▸ **Work to be completed**
In the records below, find the line that contains "X014366Y005800D01*" and the line that contains "X006700Y006100D03*", then retype exactly those two lines and every line between them.

▸ **Information provided**

+++++

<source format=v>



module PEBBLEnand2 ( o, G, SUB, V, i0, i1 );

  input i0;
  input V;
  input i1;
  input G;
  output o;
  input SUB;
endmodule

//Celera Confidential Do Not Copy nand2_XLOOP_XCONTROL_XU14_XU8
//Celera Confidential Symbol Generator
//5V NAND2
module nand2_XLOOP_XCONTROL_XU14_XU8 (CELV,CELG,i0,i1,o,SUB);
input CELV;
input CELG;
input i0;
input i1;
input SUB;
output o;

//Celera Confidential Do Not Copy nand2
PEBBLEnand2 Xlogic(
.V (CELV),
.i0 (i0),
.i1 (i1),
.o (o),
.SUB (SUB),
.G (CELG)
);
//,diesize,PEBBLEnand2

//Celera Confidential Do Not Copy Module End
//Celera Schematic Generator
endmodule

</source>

+++++

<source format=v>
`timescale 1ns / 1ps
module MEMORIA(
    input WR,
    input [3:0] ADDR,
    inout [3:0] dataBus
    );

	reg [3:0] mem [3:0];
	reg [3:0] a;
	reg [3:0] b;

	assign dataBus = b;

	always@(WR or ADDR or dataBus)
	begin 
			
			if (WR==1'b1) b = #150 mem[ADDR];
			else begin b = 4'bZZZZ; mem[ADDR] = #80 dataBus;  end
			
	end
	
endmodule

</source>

+++++

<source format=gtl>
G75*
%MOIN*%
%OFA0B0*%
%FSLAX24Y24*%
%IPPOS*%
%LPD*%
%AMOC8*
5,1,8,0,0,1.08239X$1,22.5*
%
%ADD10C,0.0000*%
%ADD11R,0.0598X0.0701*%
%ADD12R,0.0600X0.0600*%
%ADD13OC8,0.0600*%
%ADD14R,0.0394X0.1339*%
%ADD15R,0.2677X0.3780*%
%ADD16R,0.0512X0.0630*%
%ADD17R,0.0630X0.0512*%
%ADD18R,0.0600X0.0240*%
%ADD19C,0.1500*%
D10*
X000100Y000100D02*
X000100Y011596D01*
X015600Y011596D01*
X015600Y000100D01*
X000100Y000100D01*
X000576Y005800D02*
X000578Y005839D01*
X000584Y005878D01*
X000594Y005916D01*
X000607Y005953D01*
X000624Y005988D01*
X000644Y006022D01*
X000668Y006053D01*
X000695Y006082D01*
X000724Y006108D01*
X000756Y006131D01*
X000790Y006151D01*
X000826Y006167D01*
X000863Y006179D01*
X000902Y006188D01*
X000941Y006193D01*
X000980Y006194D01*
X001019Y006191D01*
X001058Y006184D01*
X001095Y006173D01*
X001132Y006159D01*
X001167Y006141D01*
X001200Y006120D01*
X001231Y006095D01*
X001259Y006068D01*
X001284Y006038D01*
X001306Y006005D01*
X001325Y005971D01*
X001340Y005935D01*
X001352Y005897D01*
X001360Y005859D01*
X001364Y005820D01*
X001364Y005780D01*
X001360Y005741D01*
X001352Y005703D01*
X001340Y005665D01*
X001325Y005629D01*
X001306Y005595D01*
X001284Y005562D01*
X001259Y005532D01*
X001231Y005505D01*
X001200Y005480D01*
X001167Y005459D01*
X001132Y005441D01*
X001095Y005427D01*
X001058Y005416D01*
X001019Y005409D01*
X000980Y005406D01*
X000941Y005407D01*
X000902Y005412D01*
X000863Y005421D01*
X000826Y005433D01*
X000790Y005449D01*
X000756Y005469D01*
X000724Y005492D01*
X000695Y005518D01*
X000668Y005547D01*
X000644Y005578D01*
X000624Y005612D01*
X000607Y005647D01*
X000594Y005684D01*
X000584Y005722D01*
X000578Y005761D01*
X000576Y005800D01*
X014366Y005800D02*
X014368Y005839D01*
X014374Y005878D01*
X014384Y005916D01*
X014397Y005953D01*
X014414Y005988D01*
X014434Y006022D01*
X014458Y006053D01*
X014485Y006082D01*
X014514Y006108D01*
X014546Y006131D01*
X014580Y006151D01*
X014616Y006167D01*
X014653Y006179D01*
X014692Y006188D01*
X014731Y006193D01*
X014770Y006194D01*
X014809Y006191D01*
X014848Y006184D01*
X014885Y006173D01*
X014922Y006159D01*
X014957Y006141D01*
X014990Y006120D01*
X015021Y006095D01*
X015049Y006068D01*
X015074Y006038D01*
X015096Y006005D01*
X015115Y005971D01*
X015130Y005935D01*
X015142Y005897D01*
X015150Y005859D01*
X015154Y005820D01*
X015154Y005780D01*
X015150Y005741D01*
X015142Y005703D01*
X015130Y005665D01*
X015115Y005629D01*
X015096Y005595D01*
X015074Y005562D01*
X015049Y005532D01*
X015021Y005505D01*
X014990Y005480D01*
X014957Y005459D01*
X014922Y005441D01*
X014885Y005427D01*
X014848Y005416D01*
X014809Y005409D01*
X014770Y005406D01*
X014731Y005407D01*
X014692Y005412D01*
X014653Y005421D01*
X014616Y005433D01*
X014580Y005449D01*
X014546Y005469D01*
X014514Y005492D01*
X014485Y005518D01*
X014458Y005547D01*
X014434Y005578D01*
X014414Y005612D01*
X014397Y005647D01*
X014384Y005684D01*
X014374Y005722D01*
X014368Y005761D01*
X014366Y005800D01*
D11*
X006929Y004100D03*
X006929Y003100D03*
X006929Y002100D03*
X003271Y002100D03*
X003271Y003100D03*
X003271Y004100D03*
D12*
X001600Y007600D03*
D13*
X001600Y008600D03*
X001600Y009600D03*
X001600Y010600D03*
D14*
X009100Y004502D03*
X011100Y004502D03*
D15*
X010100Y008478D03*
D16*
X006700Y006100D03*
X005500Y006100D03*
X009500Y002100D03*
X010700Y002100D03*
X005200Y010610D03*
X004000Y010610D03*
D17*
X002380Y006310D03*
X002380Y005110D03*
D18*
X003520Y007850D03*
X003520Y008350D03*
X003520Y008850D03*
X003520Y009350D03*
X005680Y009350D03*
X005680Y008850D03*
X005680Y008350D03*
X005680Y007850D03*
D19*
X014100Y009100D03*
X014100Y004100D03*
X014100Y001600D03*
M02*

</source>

+++++

▸ **Result below**
X014366Y005800D01*
D11*
X006929Y004100D03*
X006929Y003100D03*
X006929Y002100D03*
X003271Y002100D03*
X003271Y003100D03*
X003271Y004100D03*
D12*
X001600Y007600D03*
D13*
X001600Y008600D03*
X001600Y009600D03*
X001600Y010600D03*
D14*
X009100Y004502D03*
X011100Y004502D03*
D15*
X010100Y008478D03*
D16*
X006700Y006100D03*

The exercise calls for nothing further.